__EXTRACT PROVIDED__
North Korea may have acquired a new submarine, according to an American researcher who based his findings on a review of commercial satellite imagery from 2010 until now.
Joseph Bermudez, chief analytics officer of AllSource Analysis, says the imagery revealed “the presence of a previously unidentified submarine moored in the secured boat basin at the Sinpo South Shipyard.”
He made the comment in an article he wrote for the 38North website, which is run by the U.S.-Korea Institute at the Johns Hopkins School of Advanced International Studies.
The shipyard is the primary manufacturing facility for North Korean submarines, and is the headquarters of the country's Maritime Research Institute of the Academy of the National Defense Science. It is responsible for “research and development of maritime technology, naval vessels and submarines, and naval related armaments and missiles,” Bermudez wrote.
The submarine has a length of about 67 meters and a beam of 6.6 meters, suggesting a dived displacement in the 900-1,500 ton range.
It appears to be equipped with a rounded bow and a conning tower located amidships, but there are no visible diving planes, according to Bermudez. He added that no torpedo or missile tubes are readily discernable on the bow or deck of the submarine.
Bermudez says it is too early to identify the possible missions intended for this new class of submarine or the position it could occupy in the North Korean navy’s future submarine forces.
According to a white paper released by South Korea’s Defense Ministry in 2012, North Korea is known to have 70 submarines.
(Jee Abbey Lee contributed to this report, which was produced in collaboration with the VOA Korean service.)

__EXTRACTED DATA__
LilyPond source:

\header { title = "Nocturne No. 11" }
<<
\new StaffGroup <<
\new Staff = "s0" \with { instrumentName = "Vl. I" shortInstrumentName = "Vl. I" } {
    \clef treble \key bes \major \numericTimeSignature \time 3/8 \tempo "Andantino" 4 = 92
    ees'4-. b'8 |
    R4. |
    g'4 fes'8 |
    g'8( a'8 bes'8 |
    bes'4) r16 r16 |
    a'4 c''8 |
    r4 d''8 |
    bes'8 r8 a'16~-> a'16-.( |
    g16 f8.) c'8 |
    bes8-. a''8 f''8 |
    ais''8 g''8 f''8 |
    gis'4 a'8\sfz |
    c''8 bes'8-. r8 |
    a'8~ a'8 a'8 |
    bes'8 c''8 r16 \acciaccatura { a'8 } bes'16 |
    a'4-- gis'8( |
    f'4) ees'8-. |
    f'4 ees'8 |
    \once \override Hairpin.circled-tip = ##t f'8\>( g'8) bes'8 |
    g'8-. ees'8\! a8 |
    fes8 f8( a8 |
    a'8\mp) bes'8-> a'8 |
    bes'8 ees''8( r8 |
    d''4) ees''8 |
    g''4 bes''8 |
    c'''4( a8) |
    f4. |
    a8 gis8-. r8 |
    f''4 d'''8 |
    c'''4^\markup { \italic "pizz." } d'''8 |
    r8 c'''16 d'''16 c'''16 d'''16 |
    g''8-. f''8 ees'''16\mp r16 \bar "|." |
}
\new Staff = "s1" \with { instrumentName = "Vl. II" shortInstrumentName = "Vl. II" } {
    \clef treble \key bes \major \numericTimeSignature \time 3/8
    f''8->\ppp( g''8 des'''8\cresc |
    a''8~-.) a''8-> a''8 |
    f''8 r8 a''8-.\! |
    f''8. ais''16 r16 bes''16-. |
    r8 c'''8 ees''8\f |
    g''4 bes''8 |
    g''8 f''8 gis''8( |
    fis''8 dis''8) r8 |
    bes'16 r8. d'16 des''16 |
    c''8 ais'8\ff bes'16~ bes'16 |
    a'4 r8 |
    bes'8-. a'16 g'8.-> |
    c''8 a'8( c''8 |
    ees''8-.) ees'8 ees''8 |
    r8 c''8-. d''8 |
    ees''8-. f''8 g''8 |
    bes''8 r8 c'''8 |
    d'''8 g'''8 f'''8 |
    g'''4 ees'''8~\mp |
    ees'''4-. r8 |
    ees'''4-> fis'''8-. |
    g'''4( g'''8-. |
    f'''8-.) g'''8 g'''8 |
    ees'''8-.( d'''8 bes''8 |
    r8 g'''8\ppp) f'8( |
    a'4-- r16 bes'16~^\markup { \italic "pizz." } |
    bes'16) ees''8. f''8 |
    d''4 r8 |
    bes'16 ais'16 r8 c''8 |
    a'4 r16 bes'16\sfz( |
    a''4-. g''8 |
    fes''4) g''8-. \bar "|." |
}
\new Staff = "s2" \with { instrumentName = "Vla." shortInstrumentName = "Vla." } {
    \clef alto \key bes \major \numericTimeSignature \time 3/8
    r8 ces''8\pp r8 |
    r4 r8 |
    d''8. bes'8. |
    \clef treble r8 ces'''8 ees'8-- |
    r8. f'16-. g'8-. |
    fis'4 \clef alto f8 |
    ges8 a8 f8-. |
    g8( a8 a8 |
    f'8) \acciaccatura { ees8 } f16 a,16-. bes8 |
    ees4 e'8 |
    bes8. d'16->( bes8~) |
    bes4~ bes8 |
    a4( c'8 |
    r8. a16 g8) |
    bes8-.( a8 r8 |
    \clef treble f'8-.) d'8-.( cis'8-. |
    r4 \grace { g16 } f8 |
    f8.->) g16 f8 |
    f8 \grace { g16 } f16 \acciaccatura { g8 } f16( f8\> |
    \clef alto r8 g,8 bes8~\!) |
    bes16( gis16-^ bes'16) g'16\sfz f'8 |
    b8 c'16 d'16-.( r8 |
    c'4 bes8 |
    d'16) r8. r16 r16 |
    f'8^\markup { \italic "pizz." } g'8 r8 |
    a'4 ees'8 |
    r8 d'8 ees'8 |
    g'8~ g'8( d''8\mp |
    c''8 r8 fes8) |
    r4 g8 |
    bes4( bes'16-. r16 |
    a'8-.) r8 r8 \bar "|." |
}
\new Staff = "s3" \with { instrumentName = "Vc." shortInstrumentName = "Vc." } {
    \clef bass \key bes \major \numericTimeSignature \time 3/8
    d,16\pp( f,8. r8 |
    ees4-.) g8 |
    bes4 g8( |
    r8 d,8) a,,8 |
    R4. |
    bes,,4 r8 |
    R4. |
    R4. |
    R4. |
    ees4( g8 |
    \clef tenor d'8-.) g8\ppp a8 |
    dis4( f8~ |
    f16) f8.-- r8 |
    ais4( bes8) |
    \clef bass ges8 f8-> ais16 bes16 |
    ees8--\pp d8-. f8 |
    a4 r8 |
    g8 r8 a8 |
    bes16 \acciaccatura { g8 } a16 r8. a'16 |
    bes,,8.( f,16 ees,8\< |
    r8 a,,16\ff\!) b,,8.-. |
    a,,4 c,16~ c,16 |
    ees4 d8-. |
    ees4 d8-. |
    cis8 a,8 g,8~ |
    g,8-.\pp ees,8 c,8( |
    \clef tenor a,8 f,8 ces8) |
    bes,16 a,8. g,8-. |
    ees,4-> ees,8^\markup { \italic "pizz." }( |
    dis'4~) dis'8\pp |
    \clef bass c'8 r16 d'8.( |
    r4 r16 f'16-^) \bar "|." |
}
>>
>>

__REQUIRED TASKS__
A: Which figures describing the vessel's size does the article on the new North Korean submarine give? List each one with its value.
B: Reproduce word for word the passage of the submarine article starting with "The submarine has" and going on through "of the submarine.".

__SOLUTIONS__
A:
- Length: about 67 meters
- Beam: 6.6 meters
- Dived displacement: in the 900-1,500 ton range (suggested by the length and beam)

B:
The submarine has a length of about 67 meters and a beam of 6.6 meters, suggesting a dived displacement in the 900-1,500 ton range.
It appears to be equipped with a rounded bow and a conning tower located amidships, but there are no visible diving planes, according to Bermudez. He added that no torpedo or missile tubes are readily discernable on the bow or deck of the submarine.